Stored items

[Start of Attachment]

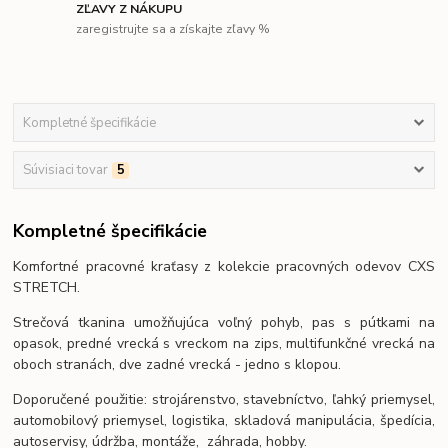
ZĽAVY Z NÁKUPU
zaregistrujte sa a získajte zľavy %
Kompletné špecifikácie
Súvisiaci tovar
5
Kompletné špecifikácie
Komfortné pracovné kraťasy z kolekcie pracovných odevov CXS
STRETCH.
Strečová tkanina umožňujúca voľný pohyb, pas s pútkami na
opasok, predné vrecká s vreckom na zips, multifunkčné vrecká na
oboch stranách, dve zadné vrecká - jedno s klopou.
Doporučené použitie: strojárenstvo, stavebníctvo, ľahký priemysel,
automobilový priemysel, logistika, skladová manipulácia, špedícia,
autoservisy, údržba, montáže, záhrada, hobby.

[End of Attachment]

Copy every line in the entries above that has the string "priemysel" in it.

Answer section
Doporučené použitie: strojárenstvo, stavebníctvo, ľahký priemysel,
automobilový priemysel, logistika, skladová manipulácia, špedícia,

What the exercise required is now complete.